Come on... be a REAL programmer... ADA! LOL. I remember in late 1980s when ADA was going to be the glue that did everything... what in some ways Perl was moving towards, only for Python to IMHO trump all of them. Of course there was LISP... Now that was something that needed several cans of JOLT cola consumed, just to write a 'hello world' program in LISP.

Never did believe that ADA would take off. LISP was OK but certainly only worth it when combined with serious drugs (I imagine). My favourite hobby language was FORTH. Love that reverse polish notation!

FORTH? Oh, you are truly sick and evil... LOL! That is just about the ONLY language I did not have to spend real time with over the many years past.

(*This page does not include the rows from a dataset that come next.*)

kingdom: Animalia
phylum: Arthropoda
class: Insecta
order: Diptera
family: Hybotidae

I think I had the most fun with LOGO... which we used to teach kids at summer computing camp (1985-1987) sound programming concepts. We would re-enact the programming homework with a 'human' turtle in a big classroom. The kids would write kinds of crazy programs just to see 'me' try to mimic the code commands. Even as I write this, I can hear the laughter, when some kid would program the turtle to crash into something. Ouch.

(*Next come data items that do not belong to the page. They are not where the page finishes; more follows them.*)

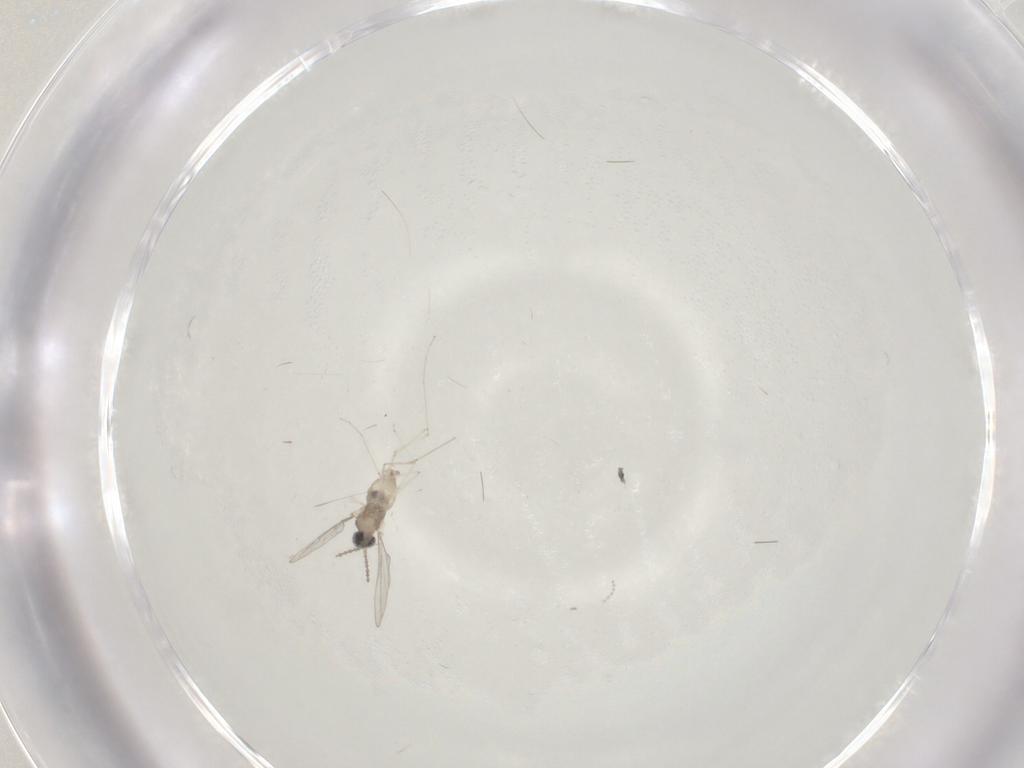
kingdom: Animalia
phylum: Arthropoda
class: Insecta
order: Diptera
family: Cecidomyiidae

Logo was a toy :smiling_imp:

FORTH really helped me learn how to squeeze the very most out of limited platforms. It produces tiny programs that are very efficient.

True, LOGO was a toy... But that was what it was designed to be. I think the only environment I learned to hate was straight assembler. I think most because I just could not see that rationale of using it, when there were so many easier options. But I did end up doing some realistic assembler on PDP series DEC systems before the VAX generation was popular, dominated. Oh the joys of doing base 8 math. Ever look at what NASA did for Apollo mission? Talk about tight code in limited resource environment!

Oddest thing I saw, did not work on, but had friends that did, was programming for FAA, what was stored on steel wire spools. Had friend that worked ancient FAAA stuff, and showed it to me. Crazy stuff. Only other use of steel spool media I recall was Disney used it for the various animatronics programming for a while.